山本桂輔

個展「起立」

installation view from “rise” Tomio Koyama Gallery, Tokyo, 2009 ©Keisuke Yamamoto

<作品紹介>
山本桂輔はペインティングとドローイング、また木彫作品を制作しています。作品では、木や草花、キノコ、小さな妖精のような人影などが、有機的な曲線に巻き取られながら、ひとつのフォルムとしてつながっていきます。 平面作品は不思議なバランスで矩形に区切られ、それぞれの色面は、それ自体で花や昆虫などに見えたり、或は背景の空に見えたり、大きな森の中に隠れている小さな動物を探すように、私たちの視線は画面の中を自由に動き回ります。
彫刻作品もまた、それ自体が森、あるいは建築物の一部であるかのような、イメージの広がりを持っています。身近なモチーフを具体的に取り上げていた初期と比べ、昨今の作品は全ての対象が溶け合ってしまったかのような、より複雑な構図を持っています。
「絵を描くことは、底のない世界をさまようこと。それを見てしまったから、絵画からもう抜け出ることはできない」という作家の言葉どおり、彼の作品で重要なのは描かれる対象ではなく、目に見えないものまで含めた、不確かな世界の断片であるようです。

<展覧会について>
本展では、高さ約5メートルの木彫作品を中心に、新作ペインティングも展示いたします。人物の顔や植物、奇妙な装飾パターンなどが30パーツ近く組み合わさってできる巨大彫刻は、不思議な宮殿のような迫力で見るものを圧倒します。
展覧会タイトルである『起立』について、作家は以下のように述べています。

僕の制作において、起き立ち上がらせる感覚はとても大事なものです。
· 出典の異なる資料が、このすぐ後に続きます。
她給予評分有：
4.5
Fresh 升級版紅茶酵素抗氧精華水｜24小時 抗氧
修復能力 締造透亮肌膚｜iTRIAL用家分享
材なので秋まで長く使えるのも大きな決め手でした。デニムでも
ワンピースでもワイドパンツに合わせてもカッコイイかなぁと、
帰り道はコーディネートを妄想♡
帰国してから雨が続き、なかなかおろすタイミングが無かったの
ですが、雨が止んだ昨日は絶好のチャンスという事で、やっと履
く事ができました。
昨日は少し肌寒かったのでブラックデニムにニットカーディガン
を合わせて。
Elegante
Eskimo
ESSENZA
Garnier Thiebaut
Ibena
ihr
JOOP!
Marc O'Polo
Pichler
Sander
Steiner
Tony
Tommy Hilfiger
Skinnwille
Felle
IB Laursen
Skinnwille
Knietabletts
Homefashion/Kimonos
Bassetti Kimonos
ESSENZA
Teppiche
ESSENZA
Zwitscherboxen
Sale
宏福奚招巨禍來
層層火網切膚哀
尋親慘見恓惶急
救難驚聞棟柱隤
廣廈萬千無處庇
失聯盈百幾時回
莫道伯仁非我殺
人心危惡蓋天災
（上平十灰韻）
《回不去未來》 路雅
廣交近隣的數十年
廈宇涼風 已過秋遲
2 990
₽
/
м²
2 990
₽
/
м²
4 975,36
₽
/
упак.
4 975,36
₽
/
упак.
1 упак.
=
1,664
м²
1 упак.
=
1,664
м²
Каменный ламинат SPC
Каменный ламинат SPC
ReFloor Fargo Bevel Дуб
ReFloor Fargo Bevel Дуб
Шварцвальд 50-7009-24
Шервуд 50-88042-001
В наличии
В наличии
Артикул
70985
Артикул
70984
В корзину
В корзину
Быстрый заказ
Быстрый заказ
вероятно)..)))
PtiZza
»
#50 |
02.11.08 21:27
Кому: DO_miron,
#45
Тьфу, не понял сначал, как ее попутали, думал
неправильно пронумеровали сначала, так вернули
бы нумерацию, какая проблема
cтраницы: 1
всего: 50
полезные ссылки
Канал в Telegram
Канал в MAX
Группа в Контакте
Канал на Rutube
色々なものが絡み、影響しあい、崩れながらも組み立てていく中で、なんとか何かを起き上がらせて行こうとするわけですが、そこには必ず抵抗というか圧力のようなものがあり、本質的な内容が詰まっていればいるほど、容易くは立ち上がらす事はできません。立ち上がるという事は容易くなく、いかに人にとって大事なものであるかを改めて感じています。

 

作家プロフィール

山本桂輔

山本桂輔は彫刻と絵画の2つの表現方法を横断しながら、制作を行ってきました。2000年代までの作品では、草花やキノコ、妖精のようなモチーフが、有機的な曲線に巻き取られながら、独特の色彩の中にひとつのフォルムとして完結します。その幻想の世界感が極限まで肥大化したのが、2009年の個展「起立」で展示した高さ5mを超える巨大な彫刻でした。作品は生命力すら感じる圧倒的なボリュームと、派手な色彩で人々を魅了しました。以降山本の彫刻は少しずつ変わりはじめます。

2012年、山本は拾った古道具などに部材を加えたり、彫刻を施した作品を、個展「Brown Sculptures」で発表しました。それまで色に対する憧れ、絵画への憧れが強かった彼が、この展示では、比較的小さな木彫だけを展示し、しかも木工用の茶系の着色剤を使って、色を廃しました。かつて別の用途で使われていた道具をなにかに見立てる、あるいは擬人化することは、日本人にとって馴染み深く、ある種のフォークな感覚は山本の新たな展開を感じさせます。作家は自身の作品について、「人間の創作の歴史や衝動に興味があります。それらを意識しながら、彫刻と絵画は相互に関係を持ち、生成されていきます。」と語っています。

彼の制作を語る上で、彫刻との両輪として欠かすことのできない絵画。松井みどり氏は、山本の絵画について「幾何学形と植物のイメー ジを組み合わせることで、装飾的なデザインと象徴的な連想を統合する」と評しています。

山本桂輔は1979年、東京生まれ。2001年に東京造形大学彫刻科を卒業後、同大学研究生として 2003 年まで在籍。現在、神奈川を拠点に制作活動を行っています。小山登美夫ギャラリーでは、6 度の個展を行っており、主なグループ展に「、VOCA 展 2008」(2008 年、上野の森美術館、東京 )、松井みどりキュレーションによる「ウィンター・ガーデン:日本現代美術におけるマイクロポップ的想像力の展開」(2009 年、原美術館、以降世界巡回)、「Twist and Shout: Contemporary Art from Japan」(2009年、バンコク芸術文化センター、バンコク)、「ノスタルジー&ファンタジー 現代美術の想像力とその源泉」(2014年国立国際美術館、大阪)などがあります。作品は国立国際美術館などに収蔵されています。